Retype each of the following entries exactly, character for character.

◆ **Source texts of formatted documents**
•••••
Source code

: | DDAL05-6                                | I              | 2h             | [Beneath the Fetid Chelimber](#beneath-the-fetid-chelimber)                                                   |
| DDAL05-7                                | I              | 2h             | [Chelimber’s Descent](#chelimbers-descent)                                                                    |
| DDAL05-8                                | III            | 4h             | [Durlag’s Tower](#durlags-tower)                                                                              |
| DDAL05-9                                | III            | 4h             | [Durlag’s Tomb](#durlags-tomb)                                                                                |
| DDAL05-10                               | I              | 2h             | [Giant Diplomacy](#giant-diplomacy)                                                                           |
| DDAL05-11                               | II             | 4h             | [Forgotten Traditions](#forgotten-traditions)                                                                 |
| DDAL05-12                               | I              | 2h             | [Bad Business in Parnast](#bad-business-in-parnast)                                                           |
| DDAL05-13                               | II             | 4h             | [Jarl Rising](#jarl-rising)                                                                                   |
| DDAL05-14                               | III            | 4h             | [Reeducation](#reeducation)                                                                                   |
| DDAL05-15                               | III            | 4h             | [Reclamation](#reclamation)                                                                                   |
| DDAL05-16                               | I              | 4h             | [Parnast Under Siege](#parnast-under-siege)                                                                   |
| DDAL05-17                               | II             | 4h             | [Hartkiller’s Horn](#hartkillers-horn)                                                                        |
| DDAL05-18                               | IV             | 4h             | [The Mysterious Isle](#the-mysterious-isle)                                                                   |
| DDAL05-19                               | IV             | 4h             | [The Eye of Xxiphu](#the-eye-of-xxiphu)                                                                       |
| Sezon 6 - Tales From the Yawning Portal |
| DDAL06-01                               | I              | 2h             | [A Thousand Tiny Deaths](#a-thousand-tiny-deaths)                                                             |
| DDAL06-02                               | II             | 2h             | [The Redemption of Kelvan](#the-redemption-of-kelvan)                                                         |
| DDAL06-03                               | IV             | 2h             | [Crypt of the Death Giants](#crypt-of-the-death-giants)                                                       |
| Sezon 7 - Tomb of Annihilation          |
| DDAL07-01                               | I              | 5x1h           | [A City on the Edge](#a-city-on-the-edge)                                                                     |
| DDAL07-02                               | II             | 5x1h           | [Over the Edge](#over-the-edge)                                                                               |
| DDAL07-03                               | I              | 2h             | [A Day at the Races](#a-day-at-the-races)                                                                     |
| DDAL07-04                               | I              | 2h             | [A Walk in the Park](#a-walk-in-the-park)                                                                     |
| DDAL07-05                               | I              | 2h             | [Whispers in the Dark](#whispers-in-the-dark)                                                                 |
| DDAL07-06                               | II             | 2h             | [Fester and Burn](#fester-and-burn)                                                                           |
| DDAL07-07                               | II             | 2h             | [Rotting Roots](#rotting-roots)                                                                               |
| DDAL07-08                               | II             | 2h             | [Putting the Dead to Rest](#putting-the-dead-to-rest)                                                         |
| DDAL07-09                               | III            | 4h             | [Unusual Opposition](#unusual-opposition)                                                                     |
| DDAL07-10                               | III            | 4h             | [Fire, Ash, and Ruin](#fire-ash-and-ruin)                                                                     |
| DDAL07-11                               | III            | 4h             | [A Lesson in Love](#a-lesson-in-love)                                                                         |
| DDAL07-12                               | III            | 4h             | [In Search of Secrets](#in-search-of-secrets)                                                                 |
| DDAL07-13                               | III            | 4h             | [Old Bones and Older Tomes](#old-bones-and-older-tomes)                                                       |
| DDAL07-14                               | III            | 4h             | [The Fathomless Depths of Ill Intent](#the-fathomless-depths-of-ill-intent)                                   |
•••••
◆ **Completed task**
Source code

: | DDAL05-6                                | I              | 2h             | [Beneath the Fetid Chelimber](#beneath-the-fetid-chelimber)                                                   |
| DDAL05-7                                | I              | 2h             | [Chelimber’s Descent](#chelimbers-descent)                                                                    |
| DDAL05-8                                | III            | 4h             | [Durlag’s Tower](#durlags-tower)                                                                              |
| DDAL05-9                                | III            | 4h             | [Durlag’s Tomb](#durlags-tomb)                                                                                |
| DDAL05-10                               | I              | 2h             | [Giant Diplomacy](#giant-diplomacy)                                                                           |
| DDAL05-11                               | II             | 4h             | [Forgotten Traditions](#forgotten-traditions)                                                                 |
| DDAL05-12                               | I              | 2h             | [Bad Business in Parnast](#bad-business-in-parnast)                                                           |
| DDAL05-13                               | II             | 4h             | [Jarl Rising](#jarl-rising)                                                                                   |
| DDAL05-14                               | III            | 4h             | [Reeducation](#reeducation)                                                                                   |
| DDAL05-15                               | III            | 4h             | [Reclamation](#reclamation)                                                                                   |
| DDAL05-16                               | I              | 4h             | [Parnast Under Siege](#parnast-under-siege)                                                                   |
| DDAL05-17                               | II             | 4h             | [Hartkiller’s Horn](#hartkillers-horn)                                                                        |
| DDAL05-18                               | IV             | 4h             | [The Mysterious Isle](#the-mysterious-isle)                                                                   |
| DDAL05-19                               | IV             | 4h             | [The Eye of Xxiphu](#the-eye-of-xxiphu)                                                                       |
| Sezon 6 - Tales From the Yawning Portal |
| DDAL06-01                               | I              | 2h             | [A Thousand Tiny Deaths](#a-thousand-tiny-deaths)                                                             |
| DDAL06-02                               | II             | 2h             | [The Redemption of Kelvan](#the-redemption-of-kelvan)                                                         |
| DDAL06-03                               | IV             | 2h             | [Crypt of the Death Giants](#crypt-of-the-death-giants)                                                       |
| Sezon 7 - Tomb of Annihilation          |
| DDAL07-01                               | I              | 5x1h           | [A City on the Edge](#a-city-on-the-edge)                                                                     |
| DDAL07-02                               | II             | 5x1h           | [Over the Edge](#over-the-edge)                                                                               |
| DDAL07-03                               | I              | 2h             | [A Day at the Races](#a-day-at-the-races)                                                                     |
| DDAL07-04                               | I              | 2h             | [A Walk in the Park](#a-walk-in-the-park)                                                                     |
| DDAL07-05                               | I              | 2h             | [Whispers in the Dark](#whispers-in-the-dark)                                                                 |
| DDAL07-06                               | II             | 2h             | [Fester and Burn](#fester-and-burn)                                                                           |
| DDAL07-07                               | II             | 2h             | [Rotting Roots](#rotting-roots)                                                                               |
| DDAL07-08                               | II             | 2h             | [Putting the Dead to Rest](#putting-the-dead-to-rest)                                                         |
| DDAL07-09                               | III            | 4h             | [Unusual Opposition](#unusual-opposition)                                                                     |
| DDAL07-10                               | III            | 4h             | [Fire, Ash, and Ruin](#fire-ash-and-ruin)                                                                     |
| DDAL07-11                               | III            | 4h             | [A Lesson in Love](#a-lesson-in-love)                                                                         |
| DDAL07-12                               | III            | 4h             | [In Search of Secrets](#in-search-of-secrets)                                                                 |
| DDAL07-13                               | III            | 4h             | [Old Bones and Older Tomes](#old-bones-and-older-tomes)                                                       |
| DDAL07-14                               | III            | 4h             | [The Fathomless Depths of Ill Intent](#the-fathomless-depths-of-ill-intent)                                   |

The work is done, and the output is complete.